Fernández Retamar: intelectual al servicio del alma y de la Revolución cubana
especiales
Roberto Fernández Retamar fue poeta cubano, director de la Casa de las Américas tras la muerte de Haydée Santamaría Cuadrado.
El 9 de junio de 1930 nació un militante de la Revolución cubana. Un militante en todo el sentido de la palabra: el que combina la belleza y lo pone al servicio de la dignidad humana.
Roberto Fernández Retamar fue poeta cubano, quien fundó el Centro de Estudios Martianos en 1975 y dirigió la Revista Casa por más de cincuenta años y la convirtió en una oportunidad de alimento para el alma.
Algunos autores lo han calificado como “capitán de la intelectualidad cubana; obligado punto de referencia para comprender los valores más auténticos de la cultura cubana en la Revolución”.

# Instrucciones
1. Responda con base en el texto sobre Fernández Retamar:
(a) ¿En qué fecha nació?
(b) ¿Qué institución fundó y en qué año?
(c) ¿Durante cuánto tiempo dirigió la Revista Casa?
2. Convierta en una lista breve el párrafo del texto sobre Fernández Retamar que comienza con "Roberto Fernández Retamar fue poeta cubano, quien fundó". Conserve sus datos principales.

Entradas de datos guardadas:
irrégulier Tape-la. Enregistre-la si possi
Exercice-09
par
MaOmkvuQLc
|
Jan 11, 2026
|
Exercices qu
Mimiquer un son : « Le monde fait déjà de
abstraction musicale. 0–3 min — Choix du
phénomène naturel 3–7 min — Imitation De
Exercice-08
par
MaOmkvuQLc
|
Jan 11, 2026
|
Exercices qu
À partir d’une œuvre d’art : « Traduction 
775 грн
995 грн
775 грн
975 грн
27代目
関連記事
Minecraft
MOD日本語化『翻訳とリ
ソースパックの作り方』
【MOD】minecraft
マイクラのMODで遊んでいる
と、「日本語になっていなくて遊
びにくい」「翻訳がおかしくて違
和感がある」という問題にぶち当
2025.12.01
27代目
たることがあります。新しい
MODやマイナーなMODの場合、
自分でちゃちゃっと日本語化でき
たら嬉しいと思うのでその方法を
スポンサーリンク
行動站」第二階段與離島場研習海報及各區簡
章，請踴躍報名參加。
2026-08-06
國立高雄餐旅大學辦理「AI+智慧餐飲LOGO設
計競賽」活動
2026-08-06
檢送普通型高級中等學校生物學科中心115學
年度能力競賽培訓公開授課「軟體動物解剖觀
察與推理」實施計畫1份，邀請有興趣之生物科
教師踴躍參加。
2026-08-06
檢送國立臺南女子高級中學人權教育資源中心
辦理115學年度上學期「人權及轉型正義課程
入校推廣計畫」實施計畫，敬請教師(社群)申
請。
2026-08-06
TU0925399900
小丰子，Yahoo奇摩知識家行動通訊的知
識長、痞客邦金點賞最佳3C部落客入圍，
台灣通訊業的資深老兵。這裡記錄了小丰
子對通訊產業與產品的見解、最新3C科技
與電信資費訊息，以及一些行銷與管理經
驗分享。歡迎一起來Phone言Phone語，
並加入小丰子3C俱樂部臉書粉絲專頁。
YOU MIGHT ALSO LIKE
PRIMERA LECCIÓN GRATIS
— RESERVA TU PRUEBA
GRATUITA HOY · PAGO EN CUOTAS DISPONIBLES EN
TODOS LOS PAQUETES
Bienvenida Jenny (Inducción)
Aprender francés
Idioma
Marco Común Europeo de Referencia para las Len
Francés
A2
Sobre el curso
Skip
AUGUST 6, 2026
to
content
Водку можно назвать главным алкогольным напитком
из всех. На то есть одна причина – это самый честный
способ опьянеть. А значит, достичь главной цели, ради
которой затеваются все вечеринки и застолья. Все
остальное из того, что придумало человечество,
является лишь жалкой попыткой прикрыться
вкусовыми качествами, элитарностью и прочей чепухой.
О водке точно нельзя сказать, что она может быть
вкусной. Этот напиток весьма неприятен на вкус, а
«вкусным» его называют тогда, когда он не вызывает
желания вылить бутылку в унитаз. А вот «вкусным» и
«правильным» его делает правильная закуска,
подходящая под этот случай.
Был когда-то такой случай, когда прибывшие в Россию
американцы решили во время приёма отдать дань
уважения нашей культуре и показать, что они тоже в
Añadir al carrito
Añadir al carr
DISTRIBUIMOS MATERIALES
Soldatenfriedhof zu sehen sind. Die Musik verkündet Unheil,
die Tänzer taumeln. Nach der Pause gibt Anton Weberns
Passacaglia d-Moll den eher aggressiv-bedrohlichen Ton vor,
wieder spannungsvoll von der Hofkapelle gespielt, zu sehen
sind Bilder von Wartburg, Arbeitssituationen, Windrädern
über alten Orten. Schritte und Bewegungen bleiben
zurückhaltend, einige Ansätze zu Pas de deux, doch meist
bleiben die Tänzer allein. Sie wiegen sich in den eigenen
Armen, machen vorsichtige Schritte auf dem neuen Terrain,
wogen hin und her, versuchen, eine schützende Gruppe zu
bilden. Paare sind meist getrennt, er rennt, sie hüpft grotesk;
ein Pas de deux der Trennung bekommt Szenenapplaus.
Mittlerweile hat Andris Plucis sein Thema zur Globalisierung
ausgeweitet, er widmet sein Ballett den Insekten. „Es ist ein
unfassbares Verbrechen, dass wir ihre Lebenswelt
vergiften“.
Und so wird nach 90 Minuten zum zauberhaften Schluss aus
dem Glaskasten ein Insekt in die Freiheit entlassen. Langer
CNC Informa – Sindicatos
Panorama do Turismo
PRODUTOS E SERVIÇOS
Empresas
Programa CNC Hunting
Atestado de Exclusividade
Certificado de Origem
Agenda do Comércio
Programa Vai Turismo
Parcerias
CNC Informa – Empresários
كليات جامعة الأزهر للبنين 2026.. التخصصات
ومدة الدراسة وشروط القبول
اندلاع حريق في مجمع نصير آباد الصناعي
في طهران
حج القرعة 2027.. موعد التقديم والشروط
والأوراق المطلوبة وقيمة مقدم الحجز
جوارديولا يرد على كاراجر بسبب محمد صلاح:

# Soluciones
1.
(a) El 9 de junio de 1930.
(b) El Centro de Estudios Martianos, en 1975.
(c) Por más de cincuenta años.

2.
- Poeta cubano.
- Fundó el Centro de Estudios Martianos en 1975.
- Dirigió la Revista Casa por más de cincuenta años.
- Hizo de la revista una oportunidad de alimento para el alma.